• _DOCUMENT TEXT_
The Balboa Legacy: Rocky IV

“I must break you.” – Ivan Drago

☆☆☆

With four simple words, Sylvester Stallone created one of the most iconic villains to ever come to the big screen. The year is 1985. Mikhail Gorbachev becomes leader of the Soviet Union. The Cold War is at its height. Reagan and Gorbachev are in an intense arms race. So of course the franchise of the American dream would have to address the Cold War. Rocky IV gives the world a Russian boxer built with the power of steroids and the 80’s-est of boxing technology available. Rocky IV is pure, unapologetic 80’s cheese, but it is a great tasting cheese.

Rocky IV was mercilessly savaged by critics in it’s time. However as of this typing, Rocky IV is the most financially successful entry of the series. Maybe it was because of the political landscape of the time, but it developed a massive following. For me, this is a guilty pleasure movie that I’m not ashamed about.

At its core, Rocky IV is a revenge movie. My go to genre is the revenge movie. Rocky’s friend was murdered in cold blood in the ring. So he goes to Russia and trains the hell out of his body to get revenge.

• _SUPPLIED ENTRIES_
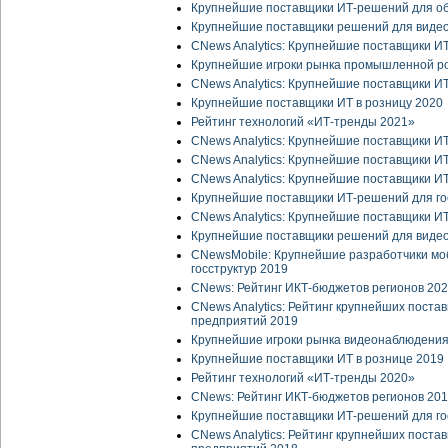
Крупнейшие поставщики ИТ-решений для о
Крупнейшие поставщики решений для виде
CNews Analytics: Крупнейшие поставщики И
Крупнейшие игроки рынка промышленной р
CNews Analytics: Крупнейшие поставщики И
Крупнейшие поставщики ИТ в розницу 2020
Рейтинг технологий «ИТ-тренды 2021»
CNews Analytics: Крупнейшие поставщики И
CNews Analytics: Крупнейшие поставщики И
CNews Analytics: Крупнейшие поставщики ИТ
Крупнейшие поставщики ИТ-решений для го
CNews Analytics: Крупнейшие поставщики И
Крупнейшие поставщики решений для виде
CNewsMobile: Крупнейшие разработчики мо
госструктур 2019
CNews: Рейтинг ИКТ-бюджетов регионов 20
CNews Analytics: Рейтинг крупнейших пост
предприятий 2019
Крупнейшие игроки рынка видеонаблюдения
Крупнейшие поставщики ИТ в рознице 2019
Рейтинг технологий «ИТ-тренды 2020»
CNews: Рейтинг ИКТ-бюджетов регионов 20
Крупнейшие поставщики ИТ-решений для го
CNews Analytics: Рейтинг крупнейших пост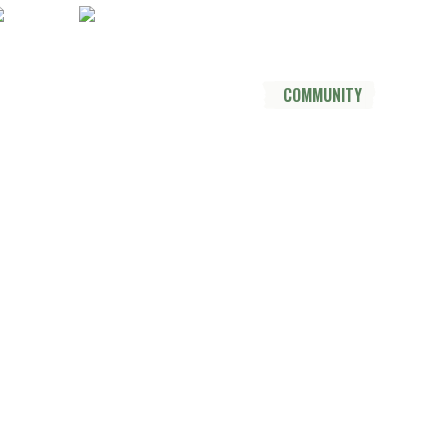
Socials
YouTube
Instagram
TikTok
Mastodon
Pinterest
Threads
DER TRAIL
THRU HIKE
COMMUNITY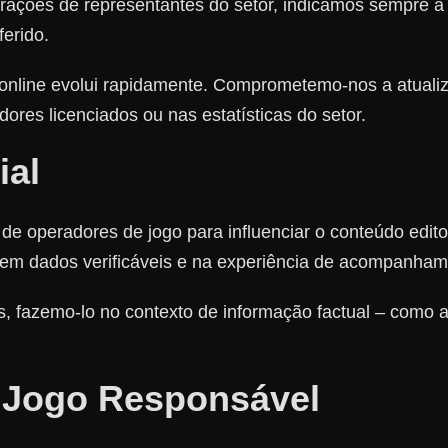
rações de representantes do setor, indicamos sempre a 
erido.
online evolui rapidamente. Comprometemo-nos a atuali
ores licenciados ou nas estatísticas do setor.
ial
eradores de jogo para influenciar o conteúdo editoria
em dados verificáveis e na experiência de acompanhame
fazemo-lo no contexto de informação factual – como a l
Jogo Responsável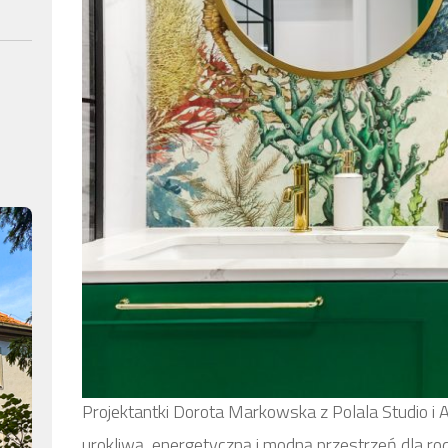
Projektantki Dorota Markowska z Polala Studio i
urokliwą, energetyczną i modną przestrzeń dla ro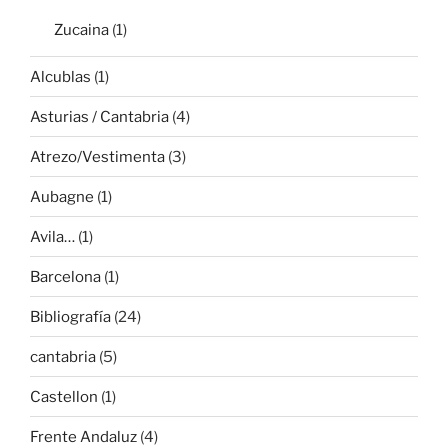
Zucaina
(1)
Alcublas
(1)
Asturias / Cantabria
(4)
Atrezo/Vestimenta
(3)
Aubagne
(1)
Avila…
(1)
Barcelona
(1)
Bibliografía
(24)
cantabria
(5)
Castellon
(1)
Frente Andaluz
(4)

• _WORK TASK A_
In the Rocky IV review, rewrite the part starting with "At its core, Rocky" and going on through "to get revenge.", switching "revenge movie" to "payback film".
• _WORK TASK B_
According to the Rocky IV review, how did critics treat the film when it was released?
• _WORK TASK C_
Finish out the Rocky IV review, picking up after its final sentence.

• _TASK OUTPUT A_
At its core, Rocky IV is a payback film. My go to genre is the payback film. Rocky’s friend was murdered in cold blood in the ring. So he goes to Russia and trains the hell out of his body to get revenge.

• _TASK OUTPUT B_
Critics savaged it mercilessly.

• _TASK OUTPUT C_
There are some great things about this movie. Let’s start off with Dolph Lundgren’s Ivan Drago. Ivan Drago would make Clubber Lang piss his pants. Stallone does such a fantastic job building up this powerful villain who trains via steroids and technology. He was practically genetically engineered to be a Russian boxer. Dolph Lundgren says so much in a facial expression in this movie it is absolutely brilliant. When he says to Apollo Creed as he lays dying in the ring “If he dies, he dies,” that is some coldhearted and badass dialogue for a villain. He is unfazed that he killed somebody in the ring on worldwide television. I absolutely loved Dolph Lundgren in this movie and I can’t wait for Ivan Drago to return in Creed II.

Which segues to my other favorite thing about this movie: this is my favorite training montage. The first training montage in Rocky is iconic, but this is the one I always find myself going back to. Hell, while watching this movie I rewound to the training montage on my Blu-Ray.

If you want a prime example of great visual storytelling, watch the first four minutes of this training montage. Watching Rocky grow a time passage beard while training old school in a middle of nowhere, snowed in cabin vs. Ivan Drago being trained via technology gets you so pumped for this fight.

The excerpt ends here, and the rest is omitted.